2. She Says the Injuries Made It ‘Difficult to Hold My Hors D’oeuvre Plate’ at a Party Last Year
You can read the full complaint filed by Connell above.
Connell told the jury on Monday that the injuries have turned her life upside down.
“I was at a party recently, and it was difficult to hold my hors d’oeuvre plate,” she testified.
Connell writes in the lawsuit, “The injuries, losses and harms to the plaintiff were caused by the negligence and carelessness of the minor defendant in that a reasonable eight years old under those circumstances would know or should have known that a forceful greeting such as the one delivered by the defendant to the plaintiff could cause the harms and losses suffered by the plaintiff.”
3. She Says the Outrage Against Her Is Misguided
The six-person jury unanimously ruled against Connell, according to court records.
Sean Tarala, now 12, is the only defendant named in the lawsuit. He was in court on Monday, along with his father, Michael, and “appeared confused,” according to the Connecticut Post.
According to the Connecticut Post, she pleaded with judicial marshals to escort her through her carry through a “throng” of media. She ignored requests for comment.
Sean was not in court on Tuesday.
“He’s a great kid, he’s got nothing to do with this,” his attorney, Thomas Noniewicz, told the New York Daily News. “Kids will be kids. He was an 8-year-old boy being an 8-year-old boy…Sean was not negligent.”
Jurors told reporters outside court that they could not find Sean liable.
While Connell did not speak to the media outside of court, but later told her side of the story to CNN. She said that the outrage against her on the internet, with some calling her the worst aunt in the world, is misguided. She said Connecticut law requires an individual, not an insurance company, be named as a defendant in a law suit.

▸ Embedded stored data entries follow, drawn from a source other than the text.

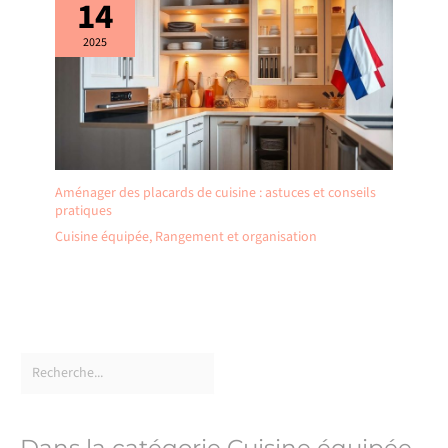
14
2025
Aménager des placards de cuisine : astuces et conseils
pratiques
Cuisine équipée
,
Rangement et organisation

“This was meant to be a simple homeowners insurance case,” she told CNN. “Connecticut law is such that I was advised by counsel that this is the way a suit is meant to be worded.”

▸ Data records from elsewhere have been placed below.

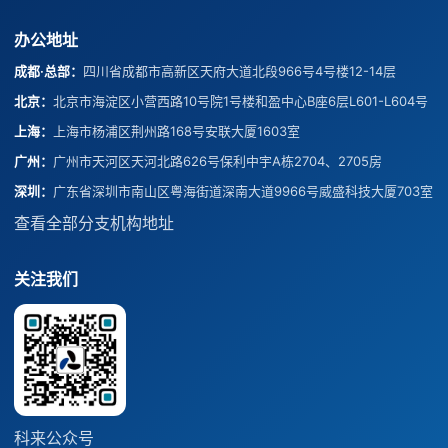
办公地址
成都·总部
：
四川省成都市高新区天府大道北段966号4号楼12-14层
北京
：
北京市海淀区小营西路10号院1号楼和盈中心B座6层L601-L604号
上海
：
上海市杨浦区荆州路168号安联大厦1603室
广州
：
广州市天河区天河北路626号保利中宇A栋2704、2705房
深圳
：
广东省深圳市南山区粤海街道深南大道9966号威盛科技大厦703室
查看全部分支机构地址
关注我们
科来公众号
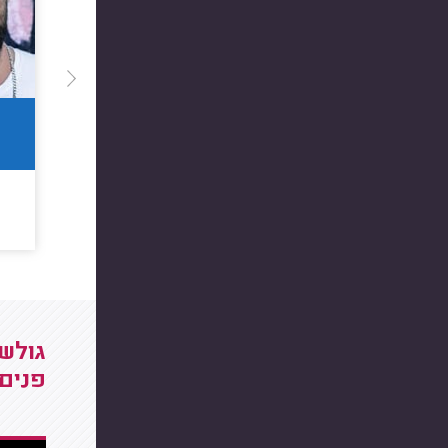
גולשי
פנים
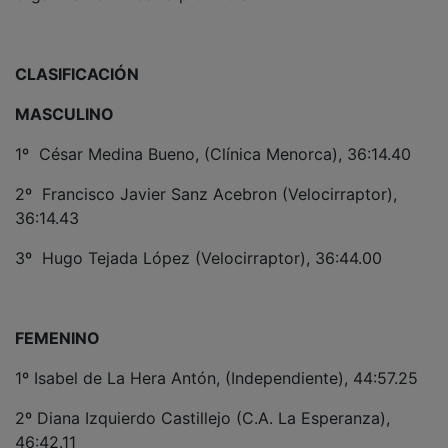
CLASIFICACIÓN
MASCULINO
1º César Medina Bueno, (Clínica Menorca), 36:14.40
2º Francisco Javier Sanz Acebron (Velocirraptor),
36:14.43
3º Hugo Tejada López (Velocirraptor), 36:44.00
FEMENINO
1º Isabel de La Hera Antón, (Independiente), 44:57.25
2º Diana Izquierdo Castillejo (C.A. La Esperanza),
46:42.11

Connell said, “I adore this child. I would never want to hurt him. He would never want to hurt me,” adding that she took him shopping for his Halloween costume a few weeks ago.

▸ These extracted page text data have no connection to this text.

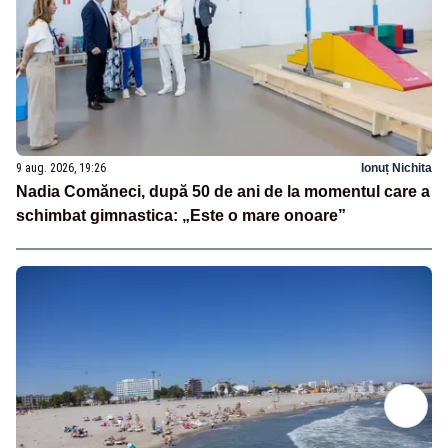
9 aug. 2026, 19:26
Ionuț Nichita
Nadia Comăneci, după 50 de ani de la momentul care a
schimbat gimnastica: „Este o mare onoare”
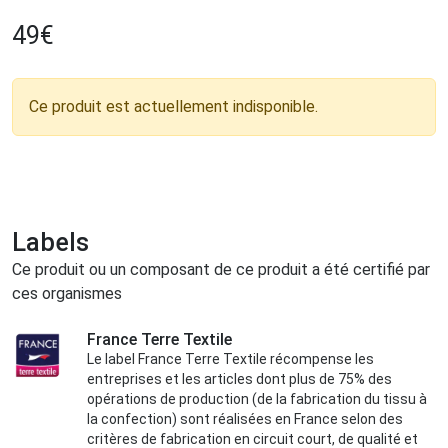
49
€
Ce produit est actuellement indisponible.
Labels
Ce produit ou un composant de ce produit a été certifié par
ces organismes
France Terre Textile
Le label France Terre Textile récompense les
entreprises et les articles dont plus de 75% des
opérations de production (de la fabrication du tissu à
la confection) sont réalisées en France selon des
critères de fabrication en circuit court, de qualité et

“It’s amazing the power that the internet has that something can go viral, completely out of context,” she told CNN. “I’m certainly not trying to retire to some villa in the south of France. I’m simply trying to pay off my medical bills.”
Her attorney released a statement to FOX CT:
From the start, this was a case was about one thing: getting medical bills paid by homeowner’s insurance. Our client was never looking for money from her nephew or his family. It was about the insurance industry and being forced to sue to get medical bills paid. She suffered a horrific injury. She had two surgeries and is potentially facing a third. Prior to the trial, the insurance company offered her one dollar. Unfortunately, due to Connecticut law, the homeowner’s insurance company could not be identified as the defendant.
Our client was very reluctant to pursue this case, but in the end she had no choice but to sue the minor defendant directly to get her bills paid. She didn’t want to do this anymore than anyone else would. But her hand was forced by the insurance company. We are disappointed in the outcome, but we understand the verdict. Our client is being attacked on social media. Our client has been through enough.
4. She Works as a Human Resources Manager in Manhattan
Connell lives in the Upper East Side and works as a human resources manager in Manhattan, according to the New York Daily News.
“I live in Manhattan in a third-floor walk-up so it has been very difficult,” she testified on Monday, the Connecticut Post reports. “And we all know how crowded it is in Manhattan.”
Connell wore a black wrist guard in court, reporters said.
5. The Boy’s Mother Passed Away Last Year
Sean Tarala’s mother, Lisa Tarala, died last year. He lives with his father, Michael, in Westport.
The lawsuit was filed in 2013, a year before Lisa Tarala’s death.
Jennifer Connell is not married and does not have any children of her own, according to the Connecticut Post.